Activity :: Whenever a line in the data holds the string "format", copy that line.

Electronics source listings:
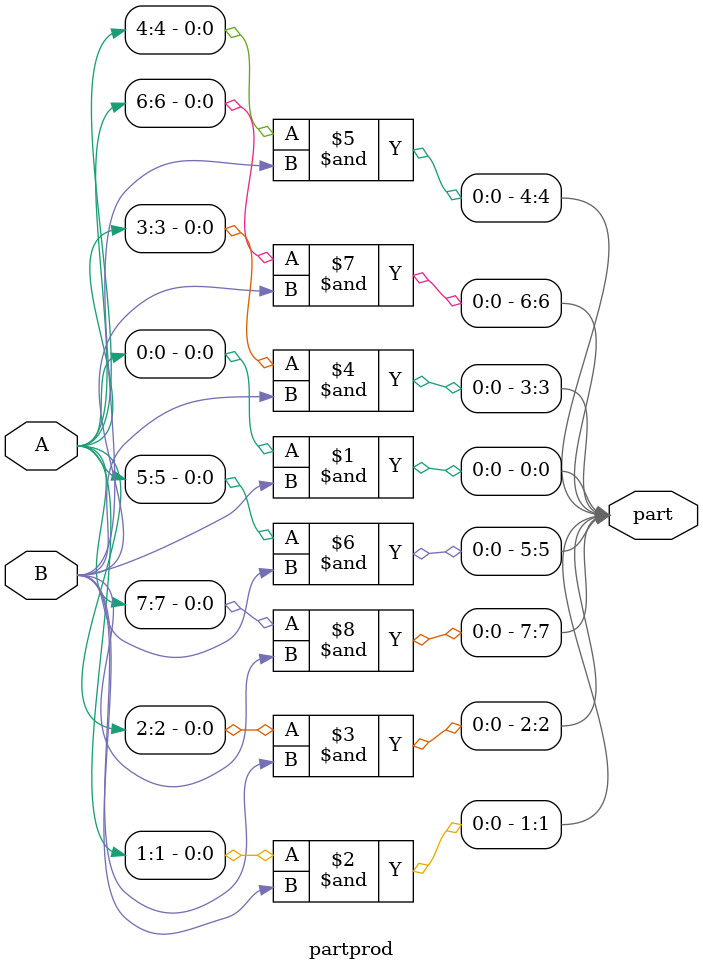
<source format=v>
module partprod(A, B, part);
	input [7:0] A;
	input B;
	output [7:0] part;

	assign part[0] = A[0]&B;
	assign part[1] = A[1]&B;
	assign part[2] = A[2]&B;
	assign part[3] = A[3]&B;
	assign part[4] = A[4]&B;
	assign part[5] = A[5]&B;
	assign part[6] = A[6]&B;
	assign part[7] = A[7]&B;


endmodule
</source>
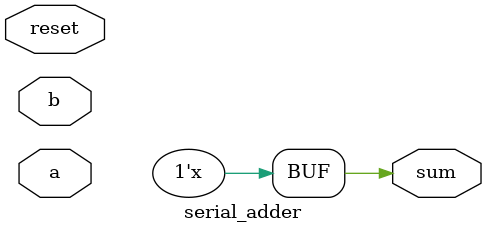
<source format=v>
module serial_adder(a , b, reset,  sum);
    input a, b;
    input reset;
    output reg sum;
    reg state; // the only state is previous carry
    parameter s0 = 0, s1 = 1;
    reg PS;
    // always @(posedge reset)
    // begin
    //     if(reset)
    //         PS <= 0;    
    //     else 
    //         PS <= NS;
    // end
    always @(*)
    begin
        if(reset)
            PS <= s0;
        else
        begin
            case(PS)
                s0 : begin
                        sum  = (a ^ b);
                        PS = (a & b) ? s1 : s0;
                    end
                s1 : begin
                        sum = ~(a ^ b);
                        PS = (a | b) ? s1 : s0;
                    end
            endcase
        end
    end
endmodule
</source>
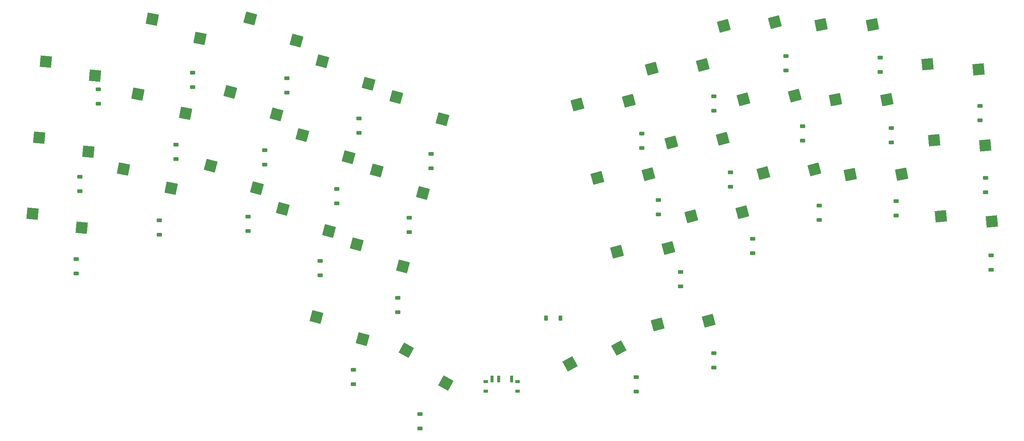
<source format=gbr>
%TF.GenerationSoftware,KiCad,Pcbnew,7.0.2*%
%TF.CreationDate,2023-06-30T23:04:39+02:00*%
%TF.ProjectId,Qeshda,51657368-6461-42e6-9b69-6361645f7063,rev?*%
%TF.SameCoordinates,Original*%
%TF.FileFunction,Paste,Bot*%
%TF.FilePolarity,Positive*%
%FSLAX46Y46*%
G04 Gerber Fmt 4.6, Leading zero omitted, Abs format (unit mm)*
G04 Created by KiCad (PCBNEW 7.0.2) date 2023-06-30 23:04:39*
%MOMM*%
%LPD*%
G01*
G04 APERTURE LIST*
G04 Aperture macros list*
%AMRoundRect*
0 Rectangle with rounded corners*
0 $1 Rounding radius*
0 $2 $3 $4 $5 $6 $7 $8 $9 X,Y pos of 4 corners*
0 Add a 4 corners polygon primitive as box body*
4,1,4,$2,$3,$4,$5,$6,$7,$8,$9,$2,$3,0*
0 Add four circle primitives for the rounded corners*
1,1,$1+$1,$2,$3*
1,1,$1+$1,$4,$5*
1,1,$1+$1,$6,$7*
1,1,$1+$1,$8,$9*
0 Add four rect primitives between the rounded corners*
20,1,$1+$1,$2,$3,$4,$5,0*
20,1,$1+$1,$4,$5,$6,$7,0*
20,1,$1+$1,$6,$7,$8,$9,0*
20,1,$1+$1,$8,$9,$2,$3,0*%
%AMRotRect*
0 Rectangle, with rotation*
0 The origin of the aperture is its center*
0 $1 length*
0 $2 width*
0 $3 Rotation angle, in degrees counterclockwise*
0 Add horizontal line*
21,1,$1,$2,0,0,$3*%
G04 Aperture macros list end*
%ADD10RotRect,2.600000X2.600000X345.000000*%
%ADD11RotRect,2.600000X2.600000X355.000000*%
%ADD12RotRect,2.600000X2.600000X15.000000*%
%ADD13RotRect,2.600000X2.600000X11.000000*%
%ADD14RotRect,2.600000X2.600000X5.000000*%
%ADD15RotRect,2.600000X2.600000X349.000000*%
%ADD16RotRect,2.600000X2.600000X29.000000*%
%ADD17RotRect,2.600000X2.600000X331.000000*%
%ADD18RoundRect,0.225000X0.375000X-0.225000X0.375000X0.225000X-0.375000X0.225000X-0.375000X-0.225000X0*%
%ADD19RoundRect,0.225000X0.225000X0.375000X-0.225000X0.375000X-0.225000X-0.375000X0.225000X-0.375000X0*%
%ADD20R,1.000000X0.800000*%
%ADD21R,0.700000X1.500000*%
G04 APERTURE END LIST*
D10*
%TO.C,SW20*%
X103582630Y-76568514D03*
X114169672Y-81682912D03*
%TD*%
D11*
%TO.C,SW1*%
X49305375Y-42829764D03*
X60619682Y-46028043D03*
%TD*%
D12*
%TO.C,SW21*%
X197143458Y-78263779D03*
X208869304Y-77399457D03*
%TD*%
D13*
%TO.C,SW23*%
X233546495Y-68727402D03*
X245304070Y-68683139D03*
%TD*%
%TO.C,SW7*%
X226868180Y-34370451D03*
X238625755Y-34326188D03*
%TD*%
D12*
%TO.C,SW32*%
X171121030Y-52625268D03*
X182846876Y-51760946D03*
%TD*%
D10*
%TO.C,SW37*%
X111290832Y-101409997D03*
X121877874Y-106524395D03*
%TD*%
D12*
%TO.C,SW30*%
X180179697Y-86432672D03*
X191905543Y-85568350D03*
%TD*%
D14*
%TO.C,SW16*%
X252747677Y-60834042D03*
X264445469Y-62019022D03*
%TD*%
D12*
%TO.C,SW5*%
X188084791Y-44456376D03*
X199810637Y-43592054D03*
%TD*%
D10*
%TO.C,SW12*%
X108111963Y-59664812D03*
X118699005Y-64779210D03*
%TD*%
D15*
%TO.C,SW2*%
X73755064Y-33120652D03*
X84673078Y-37484076D03*
%TD*%
D12*
%TO.C,SW14*%
X209124952Y-51500815D03*
X220850798Y-50636493D03*
%TD*%
D10*
%TO.C,SW19*%
X87071802Y-66709252D03*
X97658844Y-71823650D03*
%TD*%
%TO.C,SW4*%
X112641297Y-42761111D03*
X123228339Y-47875509D03*
%TD*%
%TO.C,SW3*%
X96130469Y-32901848D03*
X106717511Y-38016246D03*
%TD*%
D15*
%TO.C,SW18*%
X67076749Y-67477603D03*
X77994763Y-71841027D03*
%TD*%
D12*
%TO.C,SW13*%
X192614124Y-61360077D03*
X204339970Y-60495755D03*
%TD*%
D16*
%TO.C,SW39*%
X169412448Y-112191176D03*
X180580888Y-108515788D03*
%TD*%
D10*
%TO.C,SW28*%
X125075725Y-67833705D03*
X135662767Y-72948103D03*
%TD*%
D12*
%TO.C,SW6*%
X204595619Y-34597113D03*
X216321465Y-33732791D03*
%TD*%
D11*
%TO.C,SW9*%
X47780150Y-60263171D03*
X59094457Y-63461450D03*
%TD*%
%TO.C,SW17*%
X46254924Y-77696578D03*
X57569231Y-80894857D03*
%TD*%
D15*
%TO.C,SW10*%
X70415906Y-50299127D03*
X81333920Y-54662551D03*
%TD*%
D12*
%TO.C,SW40*%
X189435256Y-103105262D03*
X201161102Y-102240940D03*
%TD*%
D10*
%TO.C,SW27*%
X129605058Y-50930003D03*
X140192100Y-56044401D03*
%TD*%
%TO.C,SW29*%
X120546391Y-84737407D03*
X131133433Y-89851805D03*
%TD*%
D14*
%TO.C,SW8*%
X251222452Y-43400635D03*
X262920244Y-44585615D03*
%TD*%
D13*
%TO.C,SW15*%
X230207338Y-51548926D03*
X241964913Y-51504663D03*
%TD*%
D12*
%TO.C,SW31*%
X175650363Y-69528970D03*
X187376209Y-68664648D03*
%TD*%
D14*
%TO.C,SW24*%
X254272903Y-78267449D03*
X265970695Y-79452429D03*
%TD*%
D17*
%TO.C,SW38*%
X131911695Y-109015672D03*
X140946972Y-116539388D03*
%TD*%
D10*
%TO.C,SW11*%
X91601136Y-49805550D03*
X102188178Y-54919948D03*
%TD*%
D12*
%TO.C,SW22*%
X213654286Y-68404517D03*
X225380132Y-67540195D03*
%TD*%
D18*
%TO.C,D14*%
X222670000Y-60960000D03*
X222670000Y-57660000D03*
%TD*%
%TO.C,D13*%
X206160000Y-71500000D03*
X206160000Y-68200000D03*
%TD*%
%TO.C,D9*%
X57150000Y-72516000D03*
X57150000Y-69216000D03*
%TD*%
%TO.C,D31*%
X185840000Y-62610000D03*
X185840000Y-59310000D03*
%TD*%
%TO.C,D20*%
X112180000Y-91820000D03*
X112180000Y-88520000D03*
%TD*%
%TO.C,D38*%
X202350000Y-113030000D03*
X202350000Y-109730000D03*
%TD*%
%TO.C,D29*%
X194730000Y-94360000D03*
X194730000Y-91060000D03*
%TD*%
%TO.C,D26*%
X137580000Y-67310000D03*
X137580000Y-64010000D03*
%TD*%
%TO.C,D6*%
X218860000Y-44830000D03*
X218860000Y-41530000D03*
%TD*%
%TO.C,D11*%
X99480000Y-66420000D03*
X99480000Y-63120000D03*
%TD*%
%TO.C,D3*%
X104560000Y-49910000D03*
X104560000Y-46610000D03*
%TD*%
D19*
%TO.C,D25*%
X167170000Y-101680000D03*
X163870000Y-101680000D03*
%TD*%
D18*
%TO.C,D10*%
X79160000Y-65150000D03*
X79160000Y-61850000D03*
%TD*%
%TO.C,D12*%
X115990000Y-75310000D03*
X115990000Y-72010000D03*
%TD*%
%TO.C,D28*%
X129960000Y-100330000D03*
X129960000Y-97030000D03*
%TD*%
%TO.C,D24*%
X265850000Y-90550000D03*
X265850000Y-87250000D03*
%TD*%
%TO.C,D16*%
X264580000Y-72770000D03*
X264580000Y-69470000D03*
%TD*%
%TO.C,D18*%
X75350000Y-82550000D03*
X75350000Y-79250000D03*
%TD*%
%TO.C,D30*%
X189650000Y-77850000D03*
X189650000Y-74550000D03*
%TD*%
%TO.C,D8*%
X263310000Y-56260000D03*
X263310000Y-52960000D03*
%TD*%
%TO.C,D21*%
X211240000Y-86740000D03*
X211240000Y-83440000D03*
%TD*%
%TO.C,D4*%
X121070000Y-59180000D03*
X121070000Y-55880000D03*
%TD*%
%TO.C,D7*%
X240450000Y-45210000D03*
X240450000Y-41910000D03*
%TD*%
D20*
%TO.C,SW33*%
X157404418Y-118457091D03*
X157404418Y-116247091D03*
X150104418Y-118457091D03*
X150104418Y-116247091D03*
D21*
X156004418Y-115597091D03*
X153004418Y-115597091D03*
X151504418Y-115597091D03*
%TD*%
D18*
%TO.C,D27*%
X132588000Y-81914000D03*
X132588000Y-78614000D03*
%TD*%
%TO.C,D5*%
X202350000Y-54100000D03*
X202350000Y-50800000D03*
%TD*%
%TO.C,D19*%
X95670000Y-81660000D03*
X95670000Y-78360000D03*
%TD*%
%TO.C,D15*%
X242990000Y-61340000D03*
X242990000Y-58040000D03*
%TD*%
%TO.C,D36*%
X135040000Y-127000000D03*
X135040000Y-123700000D03*
%TD*%
%TO.C,D23*%
X244094000Y-78104000D03*
X244094000Y-74804000D03*
%TD*%
%TO.C,D22*%
X226480000Y-79120000D03*
X226480000Y-75820000D03*
%TD*%
%TO.C,D2*%
X82970000Y-48640000D03*
X82970000Y-45340000D03*
%TD*%
%TO.C,D35*%
X119800000Y-116840000D03*
X119800000Y-113540000D03*
%TD*%
%TO.C,D37*%
X184570000Y-118490000D03*
X184570000Y-115190000D03*
%TD*%
%TO.C,D1*%
X61380000Y-52450000D03*
X61380000Y-49150000D03*
%TD*%
%TO.C,D17*%
X56300000Y-91440000D03*
X56300000Y-88140000D03*
%TD*%
M02*

</source>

Exercise solution ::
<source format=v>
<source format=v>
<source format=gbr>
G04 Gerber Fmt 4.6, Leading zero omitted, Abs format (unit mm)*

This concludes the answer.